When Cyndi Carleton was just 15, her mother became paraplegic and depressed. Having to assume the role of primary caregiver, Cyndi was forced to put her dreams on hold. Worse, in trying to meet her mother’s constant needs, 'good' was never good enough – a theme that haunted Cyndi for over a decade.
Looking back, she sees what triggered her behaviour. As a young figure skater and aspiring actor, she tried constantly to improve her performance but her biggest obstacle was low self-esteem. Perfectionism and a desire to achieve gave rise to an irrational resolve to control her body weight and shape.
That she developed anorexia nervosa still amazes her. “I didn't think I was capable of that, yet I was 5’-8”and weighed 90 pounds”, Cyndi says. “Climbing stairs was almost impossible – it physically hurt.” After a temporary recovery, she suffered a serious relapse at 26. Weighing less than 70 pounds, she was admitted to Toronto General Hospital's ICU with liver failure.
In the Eating Disorder Inpatient Program, directed by Dr. Blake Woodside, Cyndi received psychiatric care and compassionate support. The Program helped her face her inner fears and reach a normal body weight. “This is an incredible team. They showed me how to believe in myself and gave me the will to go on”, says Cyndi. Today, she is healthy, acting – and enjoying her life.
Over the last two decades, Toronto General Hospital has become a leader in saving young lives from a health problem hidden for too long from public consciousness – eating disorders. In Canada alone, one in 20 women between 14 and 25 suffer from anorexia or bulimia nervosa, both characterized by fear of weight gain, feelings of ineffectiveness and low self-esteem.
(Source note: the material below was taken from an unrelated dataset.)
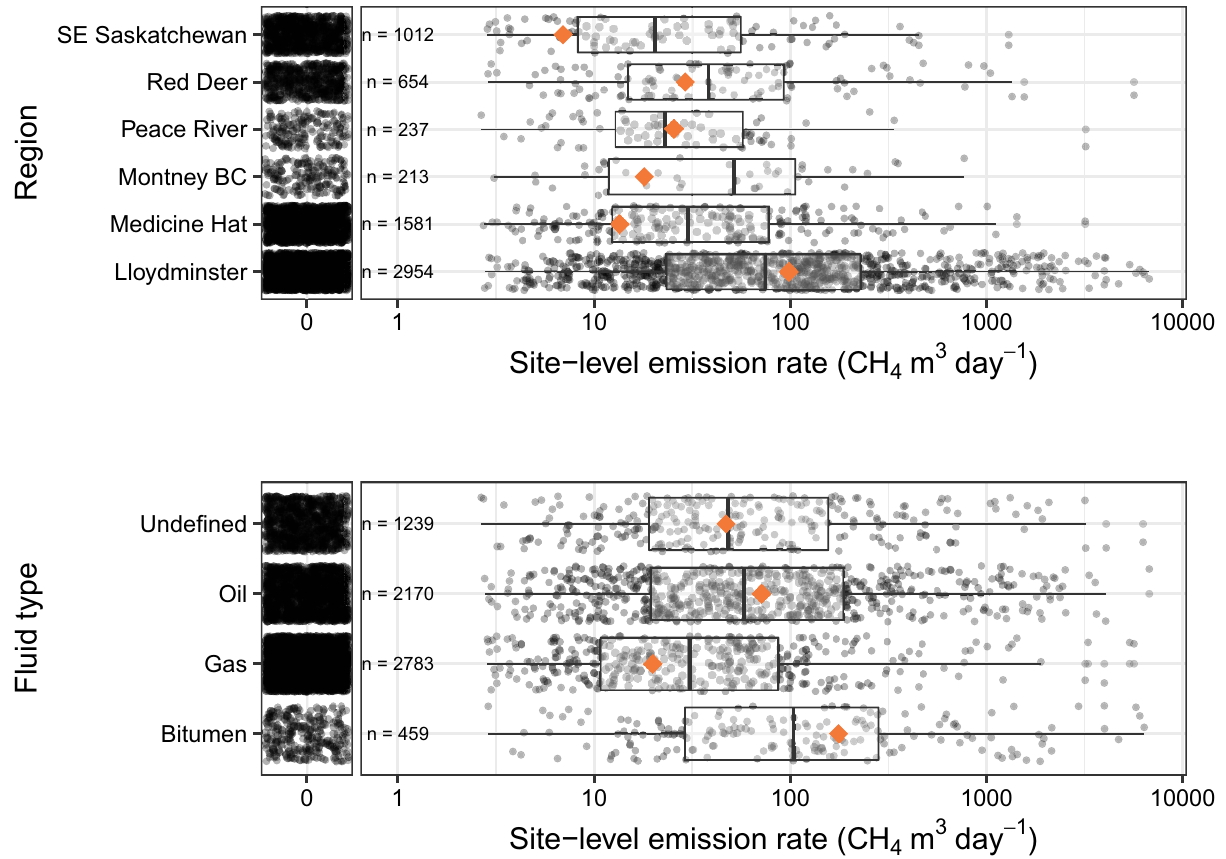
Figure 1. Distributions of measured emission rates (logarithmic scale) by region (top) and by fluid type (bottom). Black dots represent individual site-level emission rates. For better visualization of the emission rate distributions, the plots are broken down to show non-emitting sites (left panel, emission rate = 0), and emitting sites (right panels). The box limits are the interquartile ranges (IQR), and whiskers represent the upper (Q3 + 1.5 * IQR) and lower (Q1 − 1.5 * IQR) ranges of non-zero emissions. The orange diamond is the overall mean (emitting and non-emitting) for each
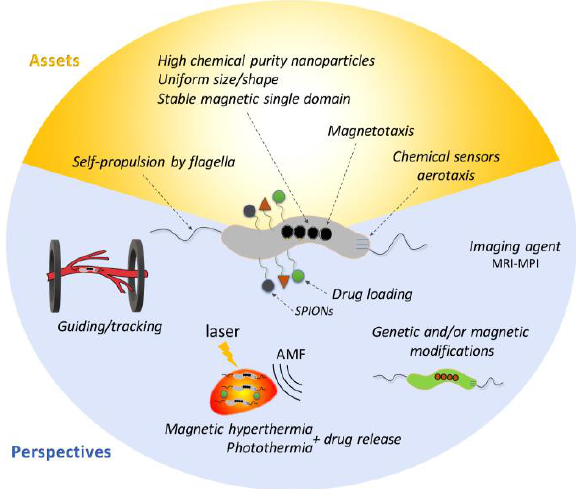
Figure 6. Schematic representation of the biological features of MTB, which determines the prospects for their use as theranostics agents in oncology. At present, only the fundamental properties of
Anorexia nervosa is identified by drastic weight loss from extreme food restriction. Bulimia nervosa is identified by frequent weight fluctuations and uncontrollable binge eating followed by purging, excessive exercising, or fasting to rid the body of unwanted calories. Binge-eating, or compulsive over eating, may be described as food intake that is emotionally ‘driven’ to the point of physical discomfort or beyond.
The Eating Disorders Program combines comprehensive treatment, pioneering research and is a major training ground for specialized caregivers. Due to the complex factors that contribute to eating disorders, patients receive treatment from a multi-disciplinary team of professionals including psychiatrists, psychologists, occupational therapists, registered dietitians, social workers and education specialists.